Techniques for the Analysis of Membrane Glycoproteins

Abstract

This chapter discusses the current approaches for the identification, solubilization, fractionation, and chemical analysis of plasma membrane glycoproteins. The material reviewed in the chapter is confined to the studies of glycoproteins emanating from mammalian and avian cells, tumors, and tissues. The term “surface label” connotes a type of reagent that reacts covalently with proteins or glycoproteins. Two types of surface label reagents are currently in use: (1) low-molecular weight, impermeant molecules that react directly with accessible surface groups and (2) enzyme that catalyze or promote the transfer of a radiolabel to accessible sites on the cell surface.
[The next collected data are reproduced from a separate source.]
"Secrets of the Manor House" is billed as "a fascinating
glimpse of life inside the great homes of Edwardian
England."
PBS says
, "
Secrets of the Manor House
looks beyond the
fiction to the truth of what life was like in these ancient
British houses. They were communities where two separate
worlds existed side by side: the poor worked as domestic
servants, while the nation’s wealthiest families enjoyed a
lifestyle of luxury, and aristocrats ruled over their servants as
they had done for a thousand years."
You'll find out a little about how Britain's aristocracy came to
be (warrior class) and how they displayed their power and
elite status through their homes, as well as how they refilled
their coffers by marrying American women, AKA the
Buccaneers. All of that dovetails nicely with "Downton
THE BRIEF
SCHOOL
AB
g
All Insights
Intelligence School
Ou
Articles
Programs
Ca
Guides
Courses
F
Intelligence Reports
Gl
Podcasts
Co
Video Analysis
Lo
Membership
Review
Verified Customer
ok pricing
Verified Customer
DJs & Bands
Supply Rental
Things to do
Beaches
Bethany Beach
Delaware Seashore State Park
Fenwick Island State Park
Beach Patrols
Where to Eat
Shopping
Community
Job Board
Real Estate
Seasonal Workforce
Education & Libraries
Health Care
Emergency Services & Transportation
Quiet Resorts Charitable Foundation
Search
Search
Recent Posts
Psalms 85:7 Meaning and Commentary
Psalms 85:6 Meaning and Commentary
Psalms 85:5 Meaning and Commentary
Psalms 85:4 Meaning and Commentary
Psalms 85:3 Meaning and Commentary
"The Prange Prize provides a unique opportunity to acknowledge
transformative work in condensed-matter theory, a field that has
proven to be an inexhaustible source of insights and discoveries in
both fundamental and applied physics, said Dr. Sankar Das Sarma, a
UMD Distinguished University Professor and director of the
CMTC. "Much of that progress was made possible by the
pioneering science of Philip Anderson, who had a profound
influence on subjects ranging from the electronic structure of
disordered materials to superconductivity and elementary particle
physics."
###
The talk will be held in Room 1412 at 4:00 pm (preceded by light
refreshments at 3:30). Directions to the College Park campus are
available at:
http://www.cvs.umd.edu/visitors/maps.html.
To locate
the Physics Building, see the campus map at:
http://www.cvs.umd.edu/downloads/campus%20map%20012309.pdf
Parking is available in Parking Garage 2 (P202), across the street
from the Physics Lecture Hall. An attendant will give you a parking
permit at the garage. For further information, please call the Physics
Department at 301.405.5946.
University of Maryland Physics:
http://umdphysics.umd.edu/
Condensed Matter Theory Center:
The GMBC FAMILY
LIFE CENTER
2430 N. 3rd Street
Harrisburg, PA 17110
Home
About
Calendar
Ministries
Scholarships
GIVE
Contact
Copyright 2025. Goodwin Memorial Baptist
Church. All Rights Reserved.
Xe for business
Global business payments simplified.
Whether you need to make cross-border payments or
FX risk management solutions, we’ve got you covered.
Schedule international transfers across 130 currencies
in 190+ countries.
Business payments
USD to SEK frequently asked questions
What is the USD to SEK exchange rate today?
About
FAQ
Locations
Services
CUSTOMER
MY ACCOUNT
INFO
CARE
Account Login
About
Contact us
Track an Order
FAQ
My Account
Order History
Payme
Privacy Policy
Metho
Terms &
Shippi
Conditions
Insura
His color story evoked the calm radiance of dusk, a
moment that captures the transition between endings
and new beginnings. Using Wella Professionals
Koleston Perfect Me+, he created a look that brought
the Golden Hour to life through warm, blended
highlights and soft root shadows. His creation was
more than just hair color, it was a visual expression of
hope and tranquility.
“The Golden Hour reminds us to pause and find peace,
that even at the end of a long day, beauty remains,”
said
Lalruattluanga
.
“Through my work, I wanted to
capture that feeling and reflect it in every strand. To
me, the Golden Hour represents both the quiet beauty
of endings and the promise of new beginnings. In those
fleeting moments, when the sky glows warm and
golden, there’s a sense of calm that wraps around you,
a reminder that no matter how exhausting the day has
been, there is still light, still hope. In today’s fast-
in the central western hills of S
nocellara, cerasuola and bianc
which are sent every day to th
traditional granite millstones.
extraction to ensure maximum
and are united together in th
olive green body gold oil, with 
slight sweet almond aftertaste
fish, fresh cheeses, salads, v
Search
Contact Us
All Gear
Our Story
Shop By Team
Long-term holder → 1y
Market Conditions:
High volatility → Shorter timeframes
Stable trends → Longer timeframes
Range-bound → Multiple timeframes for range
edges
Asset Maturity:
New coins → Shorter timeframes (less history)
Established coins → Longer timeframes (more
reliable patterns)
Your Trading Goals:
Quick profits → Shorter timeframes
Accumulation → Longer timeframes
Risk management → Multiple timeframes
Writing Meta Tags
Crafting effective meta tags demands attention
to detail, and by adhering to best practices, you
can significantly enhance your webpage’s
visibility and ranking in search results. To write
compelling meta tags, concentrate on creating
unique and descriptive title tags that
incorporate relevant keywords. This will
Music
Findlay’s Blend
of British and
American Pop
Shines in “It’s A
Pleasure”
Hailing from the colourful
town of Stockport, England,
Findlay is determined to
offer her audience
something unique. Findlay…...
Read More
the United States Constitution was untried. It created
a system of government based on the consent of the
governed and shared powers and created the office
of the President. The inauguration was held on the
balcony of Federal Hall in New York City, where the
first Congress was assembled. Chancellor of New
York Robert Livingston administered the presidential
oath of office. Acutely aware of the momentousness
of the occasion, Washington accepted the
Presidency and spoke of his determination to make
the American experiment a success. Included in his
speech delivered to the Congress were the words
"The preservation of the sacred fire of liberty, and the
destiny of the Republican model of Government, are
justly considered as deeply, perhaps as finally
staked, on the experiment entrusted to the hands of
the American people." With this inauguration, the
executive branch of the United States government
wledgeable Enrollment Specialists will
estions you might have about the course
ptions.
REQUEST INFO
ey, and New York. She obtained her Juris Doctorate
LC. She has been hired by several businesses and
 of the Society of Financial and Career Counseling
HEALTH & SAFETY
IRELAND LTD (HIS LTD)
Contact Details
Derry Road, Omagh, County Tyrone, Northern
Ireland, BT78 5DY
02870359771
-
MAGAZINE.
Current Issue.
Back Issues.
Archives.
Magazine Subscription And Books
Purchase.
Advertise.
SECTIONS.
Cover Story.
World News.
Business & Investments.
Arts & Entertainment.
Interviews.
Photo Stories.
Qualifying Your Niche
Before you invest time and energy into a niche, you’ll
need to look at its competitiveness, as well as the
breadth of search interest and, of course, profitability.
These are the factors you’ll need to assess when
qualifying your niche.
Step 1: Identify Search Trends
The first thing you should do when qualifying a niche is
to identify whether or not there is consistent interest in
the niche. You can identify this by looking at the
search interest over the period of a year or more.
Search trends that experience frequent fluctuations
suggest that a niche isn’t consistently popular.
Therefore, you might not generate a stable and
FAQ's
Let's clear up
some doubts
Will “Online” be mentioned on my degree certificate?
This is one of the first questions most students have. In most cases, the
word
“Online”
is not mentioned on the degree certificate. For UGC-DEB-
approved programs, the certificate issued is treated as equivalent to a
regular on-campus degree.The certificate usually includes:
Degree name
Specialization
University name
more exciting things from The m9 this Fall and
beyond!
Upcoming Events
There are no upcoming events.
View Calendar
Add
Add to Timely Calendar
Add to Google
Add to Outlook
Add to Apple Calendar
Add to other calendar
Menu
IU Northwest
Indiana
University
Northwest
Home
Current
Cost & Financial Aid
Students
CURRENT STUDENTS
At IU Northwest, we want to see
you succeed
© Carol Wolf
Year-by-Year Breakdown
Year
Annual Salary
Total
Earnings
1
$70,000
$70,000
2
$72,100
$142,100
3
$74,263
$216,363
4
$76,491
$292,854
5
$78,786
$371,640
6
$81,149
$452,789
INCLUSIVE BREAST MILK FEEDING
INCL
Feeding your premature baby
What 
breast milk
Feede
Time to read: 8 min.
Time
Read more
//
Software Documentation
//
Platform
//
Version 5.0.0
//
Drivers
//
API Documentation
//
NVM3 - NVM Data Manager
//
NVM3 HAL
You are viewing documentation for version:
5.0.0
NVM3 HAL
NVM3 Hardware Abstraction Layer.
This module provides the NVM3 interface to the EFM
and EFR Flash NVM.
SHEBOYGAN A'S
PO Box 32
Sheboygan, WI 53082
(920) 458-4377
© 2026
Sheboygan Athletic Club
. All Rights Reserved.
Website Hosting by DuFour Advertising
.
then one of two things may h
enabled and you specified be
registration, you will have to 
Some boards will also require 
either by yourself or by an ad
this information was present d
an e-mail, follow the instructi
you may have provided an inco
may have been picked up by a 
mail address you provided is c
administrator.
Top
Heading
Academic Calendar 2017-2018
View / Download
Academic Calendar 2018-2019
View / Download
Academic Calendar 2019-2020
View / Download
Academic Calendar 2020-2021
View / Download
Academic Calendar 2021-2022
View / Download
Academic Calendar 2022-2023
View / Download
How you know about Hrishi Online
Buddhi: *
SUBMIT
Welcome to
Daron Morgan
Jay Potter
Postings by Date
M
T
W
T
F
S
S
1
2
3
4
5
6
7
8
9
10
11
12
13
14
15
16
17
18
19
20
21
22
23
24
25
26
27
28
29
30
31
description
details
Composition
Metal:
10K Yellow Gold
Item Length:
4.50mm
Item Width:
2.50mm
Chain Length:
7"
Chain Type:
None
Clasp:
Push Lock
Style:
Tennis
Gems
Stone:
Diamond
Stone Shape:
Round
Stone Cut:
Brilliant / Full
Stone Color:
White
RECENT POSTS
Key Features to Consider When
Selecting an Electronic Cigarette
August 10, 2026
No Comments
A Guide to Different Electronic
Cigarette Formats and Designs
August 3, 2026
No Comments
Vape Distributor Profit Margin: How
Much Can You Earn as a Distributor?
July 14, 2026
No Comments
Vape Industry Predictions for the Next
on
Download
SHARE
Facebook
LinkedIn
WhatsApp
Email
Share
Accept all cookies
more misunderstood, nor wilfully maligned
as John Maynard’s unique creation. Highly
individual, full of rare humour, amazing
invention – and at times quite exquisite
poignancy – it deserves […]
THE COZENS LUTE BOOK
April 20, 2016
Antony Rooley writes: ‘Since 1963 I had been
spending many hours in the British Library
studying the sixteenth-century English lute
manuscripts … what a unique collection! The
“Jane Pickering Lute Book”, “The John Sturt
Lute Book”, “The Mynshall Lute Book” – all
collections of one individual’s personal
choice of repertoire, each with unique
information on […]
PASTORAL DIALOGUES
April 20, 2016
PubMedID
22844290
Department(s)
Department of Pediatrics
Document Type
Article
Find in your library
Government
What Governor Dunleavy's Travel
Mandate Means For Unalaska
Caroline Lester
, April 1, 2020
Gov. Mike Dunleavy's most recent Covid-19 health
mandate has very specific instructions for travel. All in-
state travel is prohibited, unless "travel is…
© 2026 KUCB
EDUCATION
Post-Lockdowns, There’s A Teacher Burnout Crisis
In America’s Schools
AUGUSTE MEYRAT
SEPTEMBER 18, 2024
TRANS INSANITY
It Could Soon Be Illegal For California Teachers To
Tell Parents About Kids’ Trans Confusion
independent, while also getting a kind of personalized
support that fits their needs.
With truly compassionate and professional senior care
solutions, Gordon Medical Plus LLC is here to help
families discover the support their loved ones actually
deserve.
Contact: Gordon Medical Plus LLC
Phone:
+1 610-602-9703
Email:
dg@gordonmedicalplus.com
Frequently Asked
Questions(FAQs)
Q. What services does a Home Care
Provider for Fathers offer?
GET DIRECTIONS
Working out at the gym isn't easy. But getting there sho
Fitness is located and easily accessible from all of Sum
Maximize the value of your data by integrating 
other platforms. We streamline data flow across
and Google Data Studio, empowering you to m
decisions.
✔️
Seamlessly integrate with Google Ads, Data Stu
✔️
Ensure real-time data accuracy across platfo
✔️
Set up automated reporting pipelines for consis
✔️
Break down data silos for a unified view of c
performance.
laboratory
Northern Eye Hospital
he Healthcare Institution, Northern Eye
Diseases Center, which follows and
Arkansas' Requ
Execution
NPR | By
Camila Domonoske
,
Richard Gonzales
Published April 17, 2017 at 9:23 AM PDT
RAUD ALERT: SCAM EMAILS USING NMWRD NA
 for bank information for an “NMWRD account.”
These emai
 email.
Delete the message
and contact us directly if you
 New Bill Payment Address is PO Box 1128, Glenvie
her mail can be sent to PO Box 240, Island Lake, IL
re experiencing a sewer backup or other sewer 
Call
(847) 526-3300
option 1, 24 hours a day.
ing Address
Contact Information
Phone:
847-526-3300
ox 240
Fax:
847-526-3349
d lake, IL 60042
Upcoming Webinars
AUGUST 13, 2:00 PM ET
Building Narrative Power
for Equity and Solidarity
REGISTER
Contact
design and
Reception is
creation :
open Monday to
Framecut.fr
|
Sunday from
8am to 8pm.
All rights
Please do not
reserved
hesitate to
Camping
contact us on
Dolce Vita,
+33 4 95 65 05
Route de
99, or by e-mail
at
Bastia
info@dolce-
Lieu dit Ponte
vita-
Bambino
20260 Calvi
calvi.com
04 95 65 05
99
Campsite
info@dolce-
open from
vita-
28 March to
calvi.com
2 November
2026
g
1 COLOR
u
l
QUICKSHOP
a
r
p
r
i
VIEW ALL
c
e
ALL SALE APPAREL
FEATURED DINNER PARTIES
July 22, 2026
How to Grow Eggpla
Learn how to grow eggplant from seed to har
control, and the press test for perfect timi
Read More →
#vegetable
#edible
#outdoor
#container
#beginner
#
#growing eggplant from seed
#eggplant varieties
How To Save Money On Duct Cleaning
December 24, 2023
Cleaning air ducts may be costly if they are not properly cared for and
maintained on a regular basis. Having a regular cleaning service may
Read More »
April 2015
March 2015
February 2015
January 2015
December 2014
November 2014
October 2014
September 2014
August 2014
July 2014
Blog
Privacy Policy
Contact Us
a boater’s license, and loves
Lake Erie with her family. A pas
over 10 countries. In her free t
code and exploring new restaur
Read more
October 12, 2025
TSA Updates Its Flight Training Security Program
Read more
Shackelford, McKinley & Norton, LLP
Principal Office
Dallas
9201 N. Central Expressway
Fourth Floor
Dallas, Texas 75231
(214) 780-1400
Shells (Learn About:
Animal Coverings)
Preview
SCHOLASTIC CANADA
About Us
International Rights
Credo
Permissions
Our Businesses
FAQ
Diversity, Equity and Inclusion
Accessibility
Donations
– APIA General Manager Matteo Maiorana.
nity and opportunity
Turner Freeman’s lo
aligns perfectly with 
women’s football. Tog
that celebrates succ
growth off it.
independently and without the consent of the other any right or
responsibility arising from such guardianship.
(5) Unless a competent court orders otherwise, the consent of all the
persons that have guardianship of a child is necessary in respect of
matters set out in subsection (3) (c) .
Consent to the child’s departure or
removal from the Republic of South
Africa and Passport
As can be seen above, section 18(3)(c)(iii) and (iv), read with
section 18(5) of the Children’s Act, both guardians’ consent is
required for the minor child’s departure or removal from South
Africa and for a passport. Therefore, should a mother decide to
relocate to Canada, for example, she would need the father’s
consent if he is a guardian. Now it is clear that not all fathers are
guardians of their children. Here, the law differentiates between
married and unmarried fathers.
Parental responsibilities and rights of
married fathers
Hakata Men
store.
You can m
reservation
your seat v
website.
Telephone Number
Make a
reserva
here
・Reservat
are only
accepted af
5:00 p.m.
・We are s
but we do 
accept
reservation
The most widely used surface-labeling reagent is the enzyme, lactoperoxidase, which catalyzes the iodination of accessible tyrosine and possibly histidine residues when used in the presence of hydrogen peroxide. The preparation of purified plasma membranes is the usual starting point for the isolation and analysis of membrane glycoproteins. The chapter outlines the use of certain precursors in labeling the polypeptide and carbohydrate portions of membrane glycoproteins. A first step in the purification and analysis of membrane glycoproteins is to release these components from the membrane matrix in soluble form. There are two general approaches to the solubilization of intrinsic membrane glycoproteins—namely, the use of detergents and the use of denaturing agents, such as organic solvents.